Le 20 novembre 2019, le directeur général de Développement et Paix, Serge Langlois, avertissait Marie Ange Noël, coordonnatrice de Fanm Deside (Femmes décidées), de Jacmel en Haïti, que la Conférence des évêques catholiques du Canada (CECC) « n’était pas satisfaite de la réponse de l’organisme concernant sa position sur l’avortement ». M. Langlois transmettait donc à la coordonnatrice de Fanm Deside une question quasi inquisitoriale : « La CECC, faisant référence à votre lettre dirigée à Gilio Brunelli, vous demande de répondre par “oui” ou par “non” à la question suivante : Pour éviter toute confusion quand vous dites dans votre lettre du 23 mars 2018 que : “Fanm Deside n’a jamais soutenu ou encouragé les pratiques visant l’avortement”, est-ce que cela signifie que vous n’appuyez pas la légalisation de l’avortement en Haïti ? »

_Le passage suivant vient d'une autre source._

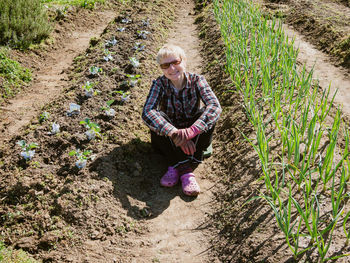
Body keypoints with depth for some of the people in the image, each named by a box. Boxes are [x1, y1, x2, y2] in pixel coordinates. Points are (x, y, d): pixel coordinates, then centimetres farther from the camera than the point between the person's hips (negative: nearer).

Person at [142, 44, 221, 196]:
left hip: (194, 138, 0)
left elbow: (215, 106, -31)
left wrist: (191, 131, -47)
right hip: (168, 139, 0)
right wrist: (174, 132, -46)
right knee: (157, 117, -28)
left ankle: (176, 166, -33)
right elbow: (147, 112, -30)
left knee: (207, 115, -28)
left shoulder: (196, 81, -13)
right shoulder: (159, 84, -13)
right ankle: (185, 170, -36)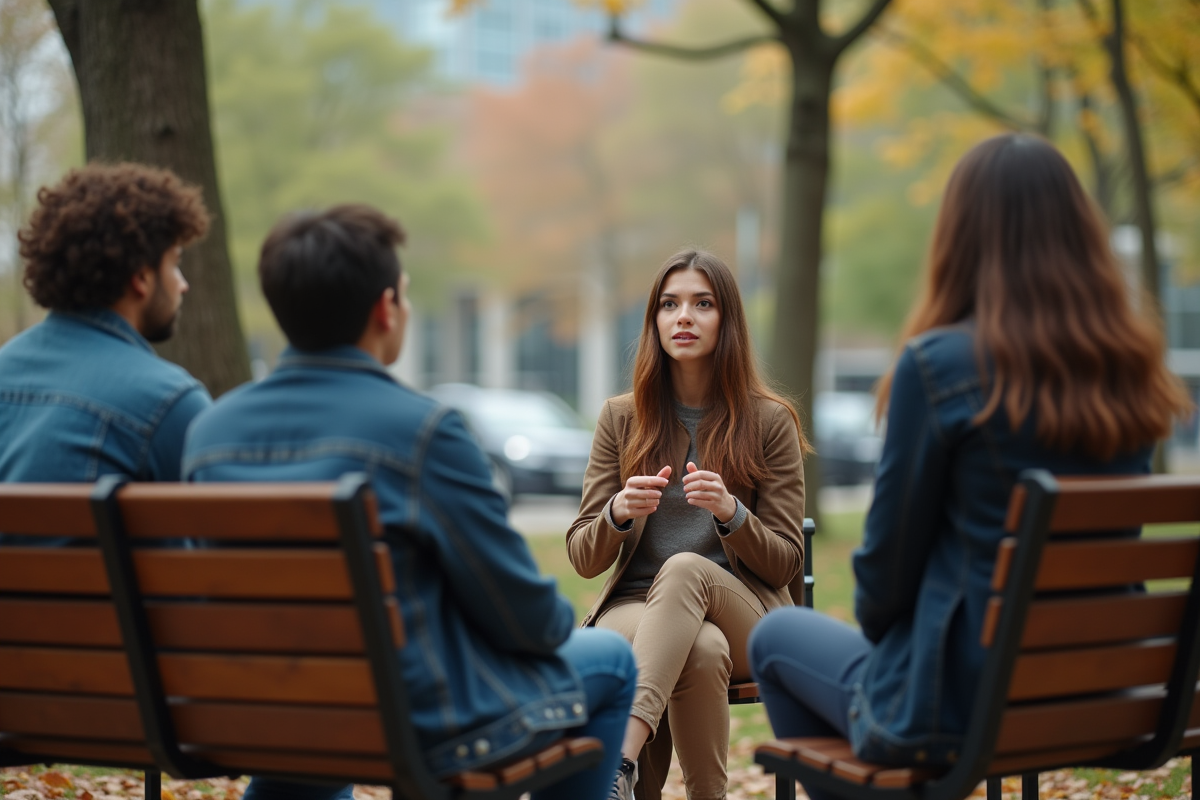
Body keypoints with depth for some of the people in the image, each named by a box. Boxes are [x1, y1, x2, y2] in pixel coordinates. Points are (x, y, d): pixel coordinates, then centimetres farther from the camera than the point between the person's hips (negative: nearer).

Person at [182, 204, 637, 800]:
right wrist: (561, 620, 11)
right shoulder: (420, 429, -21)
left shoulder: (209, 430, -3)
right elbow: (525, 617, -14)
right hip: (426, 730, -6)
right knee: (609, 661, 19)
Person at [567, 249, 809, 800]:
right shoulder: (621, 417, 9)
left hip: (746, 615, -1)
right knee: (702, 650, -37)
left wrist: (730, 512, -18)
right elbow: (583, 558, 6)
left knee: (685, 568, -37)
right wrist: (619, 513, -17)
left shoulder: (769, 420, 5)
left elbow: (784, 563, 3)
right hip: (635, 605, 1)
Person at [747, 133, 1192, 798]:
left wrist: (874, 620, 13)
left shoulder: (938, 364, -19)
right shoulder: (1133, 374, 0)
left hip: (957, 712, -6)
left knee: (775, 637, 23)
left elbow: (892, 547, -11)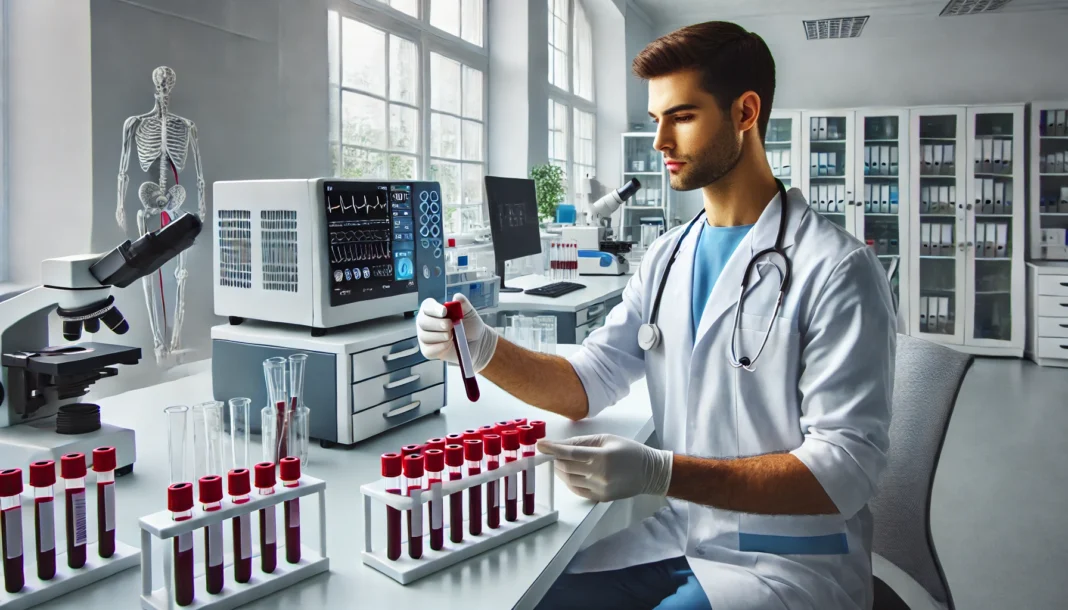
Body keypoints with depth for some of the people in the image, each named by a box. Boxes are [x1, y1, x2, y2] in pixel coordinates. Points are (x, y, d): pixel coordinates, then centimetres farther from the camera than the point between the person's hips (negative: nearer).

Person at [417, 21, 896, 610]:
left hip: (790, 560, -6)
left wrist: (660, 473, -31)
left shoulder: (836, 269, -16)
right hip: (675, 539, 6)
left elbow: (845, 469, -20)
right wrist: (483, 349, -12)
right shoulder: (667, 257, 6)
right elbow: (588, 383, 6)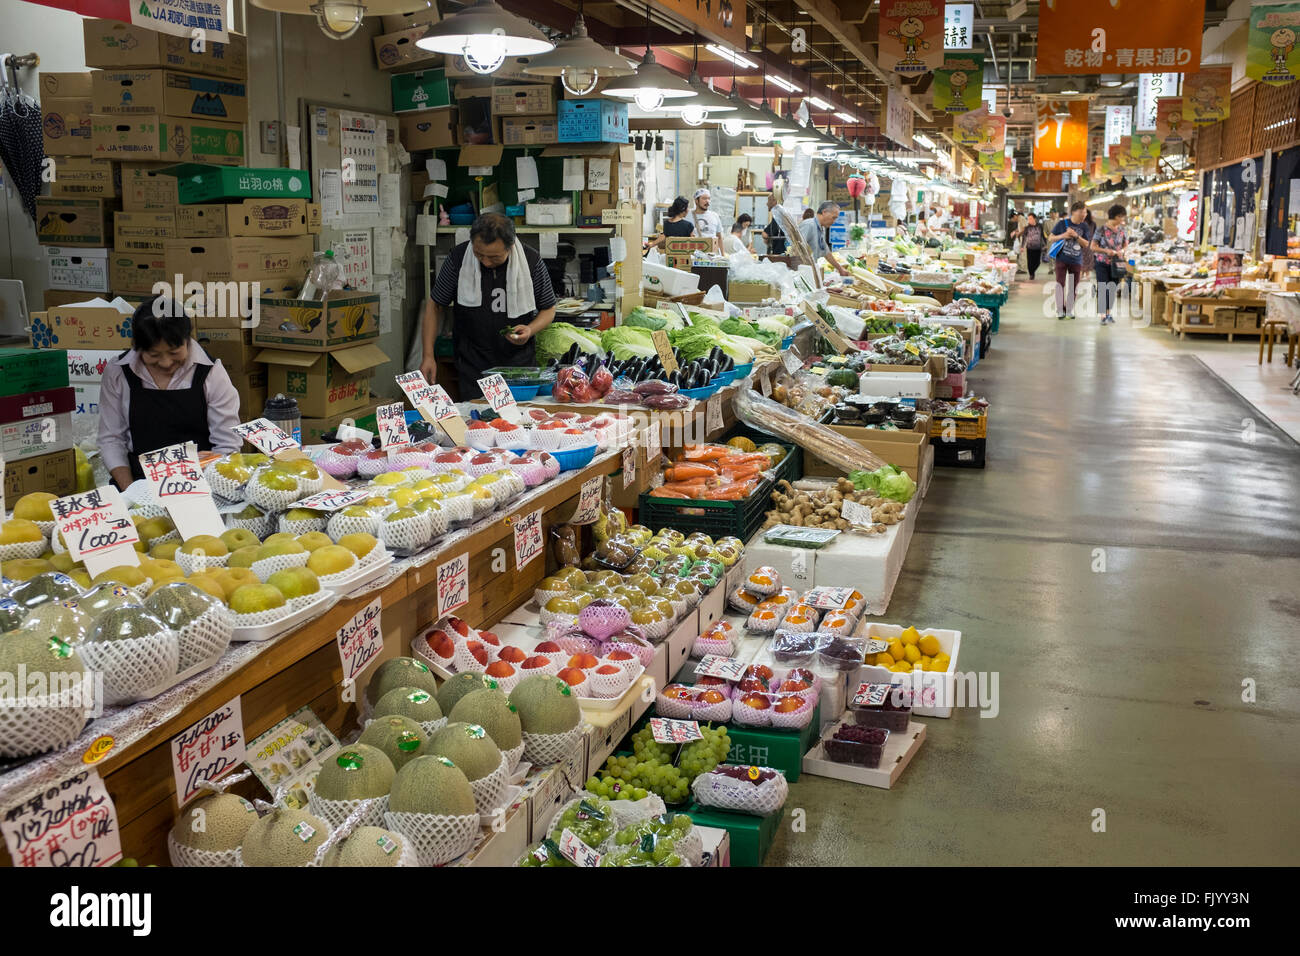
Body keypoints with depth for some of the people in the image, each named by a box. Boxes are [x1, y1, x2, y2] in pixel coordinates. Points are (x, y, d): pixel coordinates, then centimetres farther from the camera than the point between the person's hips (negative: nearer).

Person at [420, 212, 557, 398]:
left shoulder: (531, 262, -8)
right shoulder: (458, 258, -8)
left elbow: (548, 309, 6)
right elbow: (434, 305, 3)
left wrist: (530, 330, -15)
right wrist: (428, 355, -4)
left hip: (520, 363, 0)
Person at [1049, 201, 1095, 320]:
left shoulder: (1084, 227, 3)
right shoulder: (1063, 223, -3)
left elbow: (1086, 244, 0)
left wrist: (1076, 236, -16)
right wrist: (1063, 236, -16)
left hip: (1076, 261, 2)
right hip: (1062, 259, -2)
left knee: (1073, 286, 6)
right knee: (1060, 284, -6)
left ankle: (1069, 310, 16)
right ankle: (1060, 310, 0)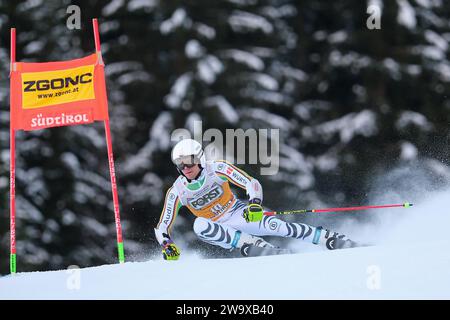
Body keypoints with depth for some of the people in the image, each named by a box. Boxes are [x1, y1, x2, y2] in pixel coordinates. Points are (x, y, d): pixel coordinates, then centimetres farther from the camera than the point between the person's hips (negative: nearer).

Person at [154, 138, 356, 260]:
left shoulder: (217, 169, -18)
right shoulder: (177, 191, -13)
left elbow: (252, 184, -18)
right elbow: (162, 227, -6)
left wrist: (255, 204, -38)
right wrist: (167, 245, -27)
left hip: (237, 213, -1)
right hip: (217, 227, 1)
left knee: (272, 224, -29)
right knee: (199, 226, -34)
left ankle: (329, 239, -26)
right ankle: (255, 244, -35)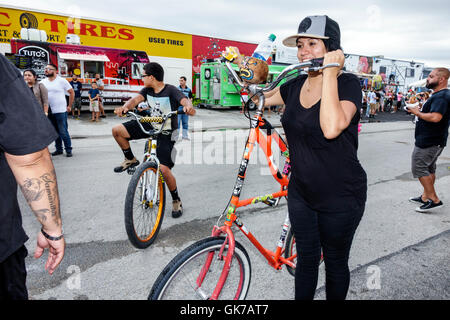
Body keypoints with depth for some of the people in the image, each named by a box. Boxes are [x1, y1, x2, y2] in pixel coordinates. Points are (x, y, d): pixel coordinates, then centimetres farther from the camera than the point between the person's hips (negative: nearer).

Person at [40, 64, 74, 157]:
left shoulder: (62, 81, -3)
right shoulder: (43, 82, 9)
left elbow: (71, 92, 1)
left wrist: (69, 106, -1)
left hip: (60, 111, -5)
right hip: (49, 111, 5)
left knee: (63, 132, -6)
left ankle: (68, 150, 5)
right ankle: (58, 149, 21)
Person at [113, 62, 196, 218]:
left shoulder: (170, 90, -17)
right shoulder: (147, 89, 0)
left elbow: (184, 100, -34)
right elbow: (136, 99, -16)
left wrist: (188, 107, -59)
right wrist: (125, 107, -39)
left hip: (166, 132, -6)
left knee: (164, 169, -15)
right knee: (117, 130, -5)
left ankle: (176, 201, 9)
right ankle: (131, 160, 17)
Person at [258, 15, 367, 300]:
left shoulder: (348, 83, -14)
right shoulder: (295, 85, 2)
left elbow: (331, 127, -33)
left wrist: (330, 72, -26)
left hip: (340, 197, -4)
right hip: (301, 192, 5)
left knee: (335, 263, 16)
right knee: (306, 259, 19)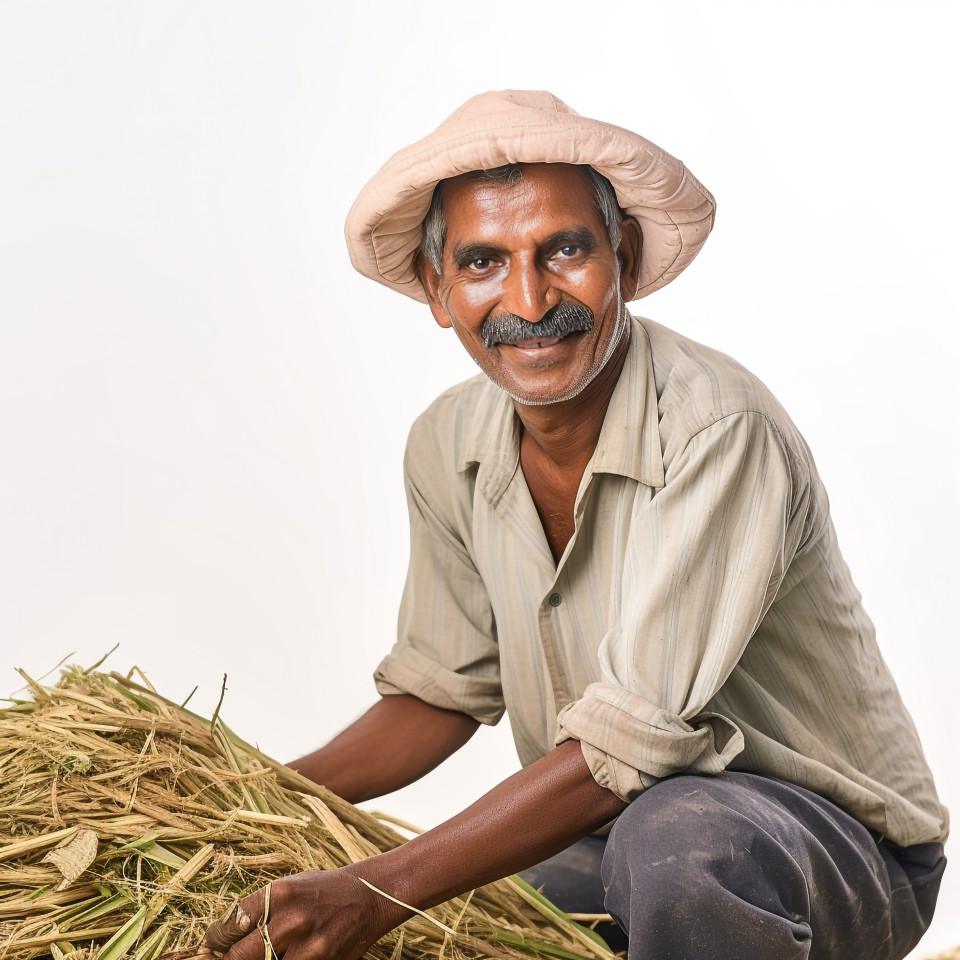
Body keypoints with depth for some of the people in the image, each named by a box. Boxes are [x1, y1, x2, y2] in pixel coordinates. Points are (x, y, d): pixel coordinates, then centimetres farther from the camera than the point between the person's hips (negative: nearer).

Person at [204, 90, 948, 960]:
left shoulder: (719, 433, -27)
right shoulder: (447, 449, -4)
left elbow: (629, 742, -30)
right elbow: (445, 692, 9)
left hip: (836, 845, -6)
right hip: (608, 834, 6)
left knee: (676, 839, -39)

Pour la CECC, ne pas appuyer l’avortement ni l’encourager dans les faits n’est pas suffisant. Il faudrait aussi prendre à l’avance position contre la légalisation de l’avortement en Haïti, au cas où l’État haïtien venait un jour à imiter le Canada et le Québec en cette matière. Question purement hypothétique, car, comme le souligne Mme Noël dans sa réponse du 27 novembre dernier : « La légalisation de l’avortement ne figure pas à l’agenda du gouvernement et du Parlement haïtiens. »
Pourtant, la poursuite de l’aide financière pour ce partenaire est conditionnelle à la déclaration contre « la légalisation de l’avortement en Haïti », qu’ils réclament sous la forme d’une injonction, un an et demi après une réponse pourtant très claire. De plus, dans la correspondance de Fanm Deside à la CECC, sont incluses les recommandations positives de deux évêques haïtiens, le président de la Conférence épiscopale d’Haïti monseigneur Launay Saturné, et l’évêque de Jacmel, monseigneur Marie Eric Glandas Toussaint, qui saluent l’action de Fanm Deside et le travail de sa coordonnatrice. L’opinion de ces deux personnalités du terrain a donc été balayée du revers de la main.
Il s’agit d’une déclaration exigée arbitrairement d’une organisation de femmes engagées aux côtés de femmes et de filles de Jacmel victimes de violence et de viol ; une organisation de femmes décidées à accompagner, à soutenir, à aider ces « petits-petites » de l’Évangile, malmenées par la vie, à revivre la sororité et l’amour, à retrouver leur dignité de femmes. Femmes décidées également à contrer le « patriarcalisme » et le machisme dominants dans la société haïtienne. On ne peut pas comprendre le véritable motif de cet acharnement contre une organisation de femmes qui se tient debout aux côtés de femmes opprimées qu’elle aide à marcher à nouveau la tête haute. N’est-ce pas là également la mission première de Développement et Paix ?
Il faut aussi souligner que cette question est devenue depuis des années, dans tout le continent américain, un sujet de division (« a wedge issue »), utilisé pour segmenter des communautés, les fragmenter en « eux » et « nous ». Érigée en principe suprême, elle agit comme un véritable cheval de Troie pour des mouvements racistes et néocoloniaux.
Il est bon que plusieurs voix au sein même de l’Église, comme notamment les Soeurs du Bon Conseil de Montréal (qui ont été à la base de la création de l’organisme), les Jésuites du Canada, la Collective féministe et chrétienne l’Autre parole, l’Association des religieuses pour les droits des femmes, se soient élevées contre cette situation regrettable afin que les correctifs nécessaires soient apportés dans les meilleurs délais.
La CECC devrait mettre fin à cette enquête malsaine et poursuivre le soutien financier de ce partenaire méritoire dans un contexte de pays en crise.